If you’re running NoSQL databases on Microsoft’s Azure cloud, chances are you’re running Cosmos DB. And, if that’s you, you’re in trouble. Even Microsoft had admitted that this newly discovered critical vulnerability, ChaosDB, enables intruders to read, change or even delete all your databases.
According to the Microsoft email describing the problem to affected customers, “Microsoft has recently become aware of a vulnerability in Azure Cosmos DB that could potentially allow a user to gain access to another customer’s resources by using the account’s primary read-write key. This vulnerability was reported to us in confidence by an external security researcher. Once we became aware of this issue on 12 August 2021, we mitigated the vulnerability immediately.”
That’s a good thing because according to the cloud security firm, WIZ, which uncovered the ChaosDB security hole, it “gives any Azure user full admin access (read, write, delete) to another customer’s Cosmos DB instances without authorization. The vulnerability has a trivial exploit that doesn’t require any previous access to the target environment and impacts thousands of organizations, including numerous Fortune 500 companies.”
How trivial is the exploit? Very.
According to WIZ, all an attacker needs to do is exploit an easy-to-follow chain of vulnerabilities in Cosmos DB’s Jupyter Notebook. Jupyter Notebook is an open-source web application that is directly integrated with your Azure portal and Cosmos DB accounts. It allows you to create and share documents that contain live code, equations, visualizations, and narrative text. If that sounds like a lot of access to give to a web application, you’re right, it is.
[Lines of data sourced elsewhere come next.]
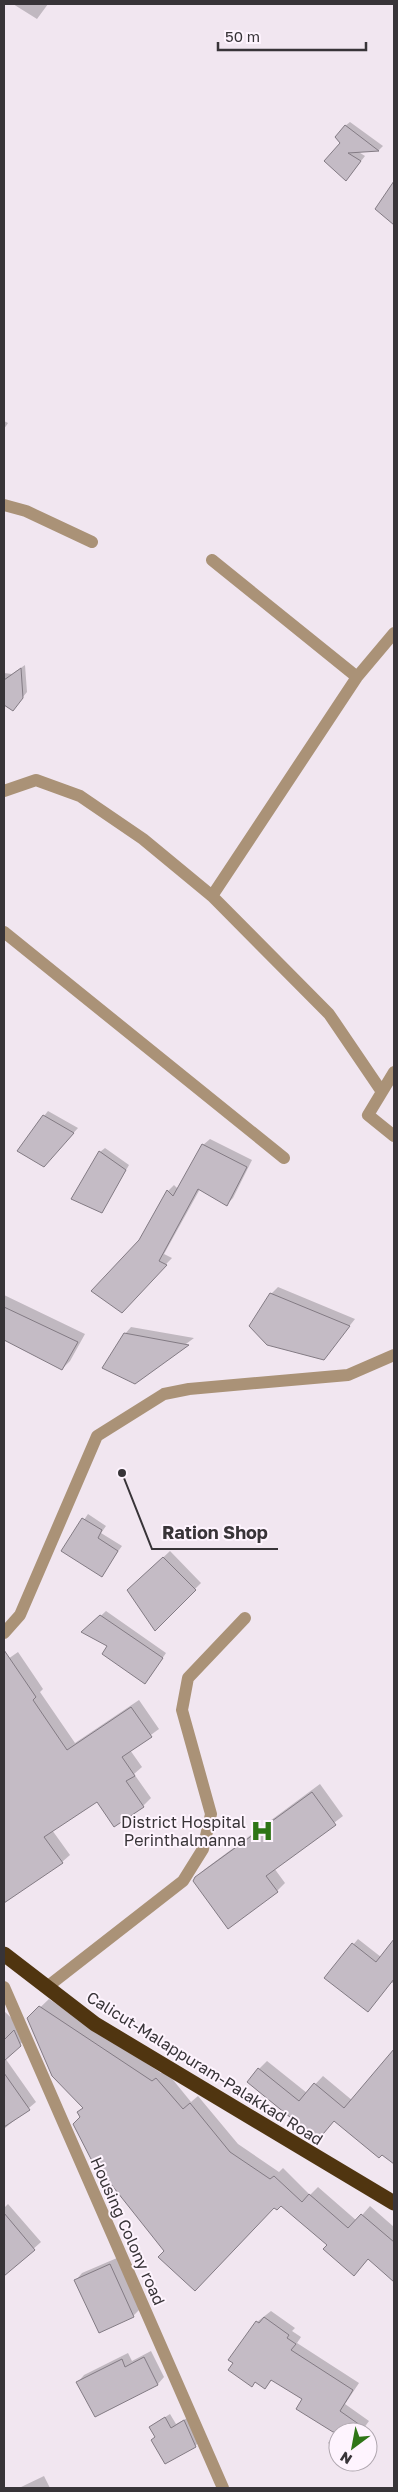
<svg xmlns="http://www.w3.org/2000/svg" width="398" height="2492" font-family="'Golos Text',sans-serif">
  <style>
    .shadow { fill: #0003 }
    .building { fill: #c4bbc5; stroke: #837b84 }
    .lines { fill: none; stroke-linecap: round; stroke-linejoin: round }
    .minor { stroke: #aa9277; stroke-width: 12 }
    .highway { stroke: #503510; stroke-width: 15 }
    .labels { text-anchor: middle; stroke-width: 4; stroke-linejoin: round; paint-order: stroke }
    .poi-label { font-size: 16px; fill: #383438; stroke: #fef4fe; text-anchor: end }
    .street-label { font-size: 16px; fill: #383438; stroke: #fef4fe }
    .leader { fill: none; stroke: #383438; stroke-width: 2 }
    .callout-dot { fill: #383438; stroke: #fef4fe; stroke-width: 2 }
    .callout-label { font-size: 18px; text-anchor: middle; font-weight: bold; fill: #383438; stroke: #fef4fe; stroke-width: 4; stroke-linejoin: round; paint-order: stroke }
  </style>
  <rect width="100%" height="100%" fill="#f1e6f0"/>
  <path class="shadow" d="M 13,4 L 48,4 L 37,19 Z
    M 350,122 L 383,146 L 379,150 L 357,151 L 365,156 L 350,175 L 341,143 L 345,126 Z
    M 4,421 L 8,423 L 4,429 Z
    M 25,665 L 27,692 L 13,709 L 4,704 L 4,673 L 12,674 Z
    M 48,1111 L 78,1128 L 48,1161 L 44,1116 Z
    M 210,1139 L 252,1160 L 233,1198 L 227,1204 L 200,1189 L 164,1254 L 172,1258 L 121,1311 L 140,1241 L 168,1191 L 174,1185 L 178,1189 L 203,1145 Z
    M 105,1148 L 129,1165 L 102,1212 L 100,1152 Z
    M 278,1287 L 355,1319 L 323,1359 L 271,1294 Z
    M 4,1295 L 85,1334 L 70,1361 L 62,1369 L 4,1339 Z
    M 131,1327 L 194,1338 L 135,1382 L 125,1334 Z
    M 88,1514 L 106,1526 L 101,1533 L 122,1546 L 101,1575 L 63,1551 Z
    M 170,1551 L 201,1583 L 155,1629 L 136,1583 Z
    M 106,1611 L 166,1653 L 149,1678 L 109,1645 L 84,1632 Z
    M 18,1652 L 43,1689 L 40,1692 L 75,1743 L 139,1700 L 159,1729 L 130,1750 L 142,1767 L 134,1774 L 151,1798 L 143,1806 L 97,1800 L 52,1830 L 70,1855 L 62,1862 L 4,1902 L 4,1768 L 10,1764 L 4,1755 L 4,1658 L 6,1657 L 8,1659 Z
    M 320,1784 L 343,1816 L 274,1868 L 285,1883 L 277,1891 L 196,1877 L 205,1869 Z
    M 358,1939 L 381,1957 L 392,1944 L 394,1946 L 394,1983 L 326,1977 Z
    M 49,1999 L 161,2073 L 165,2070 L 191,2102 L 198,2096 L 238,2144 L 279,2172 L 283,2168 L 310,2195 L 318,2187 L 357,2221 L 370,2206 L 394,2227 L 394,2280 L 369,2258 L 362,2266 L 328,2245 L 281,2204 L 166,2251 L 78,2112 L 84,2107 L 28,2019 Z
    M 4,2011 L 20,2026 L 27,2038 L 5,2058 L 36,2102 L 4,2129 Z
    M 394,2051 L 394,2163 L 334,2120 L 325,2131 L 259,2069 L 267,2061 L 307,2093 L 323,2076 L 353,2101 Z
    M 8,2204 L 41,2242 L 4,2275 L 4,2208 Z
    M 117,2258 L 140,2309 L 133,2316 L 76,2280 L 82,2273 Z
    M 271,2311 L 295,2328 L 292,2331 L 301,2337 L 297,2343 L 359,2383 L 345,2404 L 369,2421 L 361,2432 L 338,2432 L 338,2451 L 328,2443 L 335,2432 L 298,2408 L 303,2399 L 273,2379 L 265,2387 L 257,2322 Z
    M 151,2351 L 164,2377 L 158,2384 L 95,2415 L 78,2382 L 84,2375 L 128,2353 L 132,2361 Z
    M 170,2414 L 176,2424 L 189,2417 L 200,2441 L 195,2446 L 156,2436 L 150,2427 Z
    M 44,2476 L 50,2488 L 19,2488 Z"/>
  <path class="building" d="M 345,125 L 379,151 L 348,153 L 361,161 L 346,181 L 324,161 L 340,143 L 335,137 Z
    M 394,181 L 394,225 L 375,209 Z
    M 21,668 L 23,698 L 13,711 L 4,705 L 4,680 Z
    M 43,1115 L 74,1133 L 44,1167 L 17,1151 Z
    M 202,1144 L 247,1167 L 227,1206 L 198,1189 L 159,1261 L 167,1265 L 122,1313 L 91,1291 L 139,1240 L 167,1190 L 173,1196 Z
    M 99,1151 L 126,1170 L 102,1213 L 71,1199 Z
    M 270,1293 L 350,1326 L 324,1360 L 267,1345 L 249,1326 Z
    M 4,1307 L 78,1342 L 62,1370 L 4,1340 Z
    M 124,1333 L 189,1345 L 135,1384 L 102,1368 Z
    M 82,1518 L 102,1530 L 98,1538 L 118,1551 L 102,1577 L 61,1551 Z
    M 163,1557 L 196,1590 L 155,1631 L 127,1590 Z
    M 100,1615 L 163,1658 L 145,1684 L 102,1654 L 107,1646 L 81,1632 Z
    M 4,1650 L 36,1697 L 33,1700 L 67,1750 L 131,1707 L 152,1737 L 122,1757 L 135,1776 L 126,1781 L 144,1807 L 114,1827 L 97,1802 L 44,1837 L 63,1863 L 4,1903 Z
    M 312,1792 L 336,1825 L 266,1876 L 278,1892 L 228,1929 L 193,1881 L 195,1877 Z
    M 394,1939 L 394,1979 L 368,2012 L 324,1978 L 352,1943 L 376,1962 Z
    M 39,2006 L 152,2081 L 156,2078 L 183,2109 L 190,2103 L 230,2152 L 270,2179 L 274,2176 L 302,2202 L 309,2194 L 348,2228 L 361,2214 L 394,2242 L 394,2282 L 368,2259 L 354,2276 L 323,2249 L 327,2245 L 281,2206 L 277,2210 L 274,2208 L 195,2291 L 158,2257 L 164,2251 L 91,2159 L 73,2124 L 80,2117 L 77,2112 L 83,2108 L 52,2076 L 27,2018 Z
    M 14,2030 L 21,2046 L 4,2061 L 4,2040 Z
    M 394,2049 L 394,2164 L 382,2155 L 379,2158 L 334,2121 L 318,2140 L 247,2082 L 258,2068 L 299,2101 L 314,2083 L 344,2108 Z
    M 4,2073 L 30,2110 L 4,2127 Z
    M 4,2213 L 35,2250 L 4,2276 Z
    M 110,2264 L 134,2317 L 99,2333 L 74,2280 Z
    M 264,2317 L 289,2335 L 287,2338 L 296,2344 L 291,2350 L 353,2390 L 340,2411 L 370,2432 L 333,2432 L 296,2409 L 302,2399 L 271,2380 L 265,2389 L 255,2382 L 252,2387 L 228,2370 L 233,2363 L 228,2360 L 256,2321 L 259,2323 Z
    M 144,2357 L 158,2385 L 95,2417 L 76,2382 L 122,2359 L 125,2367 Z
    M 165,2417 L 171,2428 L 184,2420 L 196,2447 L 165,2464 L 151,2440 L 155,2437 L 149,2427 Z"/>
  <g class="lines">
    <path class="minor" d="M 4,505 L 26,511 L 92,542
      M 212,560 L 357,677
      M 4,791 L 36,780 L 80,796 L 143,839 L 212,896 L 329,1014 L 382,1092
      M 212,896 L 357,677 L 394,633
      M 4,932 L 284,1158
      M 394,1072 L 368,1115 L 394,1136
      M 4,1633 L 20,1615 L 97,1436 L 164,1394 L 189,1389 L 348,1375 L 394,1355
      M 4,1987 L 223,2488
      M 47,1987 L 183,1881 L 203,1849 L 211,1814 L 182,1710 L 188,1678 L 245,1618"/>
    <path class="highway" d="M 4,1954 L 95,2024 L 394,2203"/>
  </g>
  <defs>
    <symbol id="hospital-bare" viewBox="-9 -9 18 18"><path d="M-5-5h3v3.5h4V-5h3V5h-3V1.5h-4V5h-3Z" fill="#2f7517" stroke="#fef4fe" stroke-width="2.5" paint-order="stroke"/></symbol>
  </defs>
  <g fill-rule="evenodd">
    <use href="#hospital-bare" x="246" y="1815" width="32" height="32"/>
  </g>
  <g class="labels">
    <g class="poi-label">
      <text x="246" y="1828">District Hospital<tspan x="246" dy="18">Perinthalmanna</tspan></text>
    </g>
    <g class="street-label">
      <text transform="translate(205 2068) rotate(32)" y="6">Calicut-Malappuram-Palakkad Road</text>
      <text transform="translate(128 2231) rotate(66)" y="6">Housing Colony road</text>
    </g>
  </g>
  <path class="leader" d="M122 1473L152 1549H278"/>
  <circle class="callout-dot" cx="122" cy="1473" r="5"/>
  <g class="callout-label">
    <text x="215" y="1539">Ration Shop</text>
  </g>
  <rect width="398" height="2492" fill="none" stroke="#383438" stroke-width="10"/>
  <g transform="translate(353 2447) rotate(212)"><circle r="24" fill="#fef4fe" stroke="#afa7af"/>
  <path d="M0-4L9 19L0 12L-9 19Z" fill="#2f7517"/>
  <text y="-8" font-size="14" font-weight="bold" text-anchor="middle" fill="#383438">N</text>
  </g>
  <path d="M218 42v8h148v-8" fill="none" stroke="#383438" stroke-width="2.5"/>
  <text x="225" y="42" font-size="15" fill="#383438" stroke="#fef4fe" stroke-width="4" paint-order="stroke">50 m</text>
</svg>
As bad as that is, once you have access to the Jupyter Notebook, you can obtain the target Cosmos DB account credentials, including the databases’ Primary Key. Armed with these credentials, an attacker can view, modify, and delete data in the target Cosmos DB account in multiple ways.
To patch this hole, you must regenerate and rotate your primary read-write Cosmos DB keys for each of the impacted Azure Cosmos DB accounts. That’s easy enough. And, Microsoft claims, while this vulnerability is bad news, you don’t have to worry that much about it. Microsoft states:
We have no indication that external entities outside the researcher had access to the primary read-write key associated with your Azure Cosmos DB account(s). In addition, we are not aware of any data access because of this vulnerability. Azure Cosmos DB accounts with a vNET or firewall enabled are protected by additional security mechanisms that prevent [the] risk of unauthorized access. Out of an abundance of caution, we are notifying you to take the following actions as a precautionary measure.
WIZ isn’t so optimistic. While agreeing that Microsoft’s security took immediate action to fix the problem and disabled the vulnerable feature within 48 hours of being told about ChaosDB, the researchers point out that “the vulnerability has been exploitable for months and every Cosmos DB customer should assume they’ve been exposed.”
I agree. It’s far better to be safe than sorry when dealing with a security hole of this size and magnitude.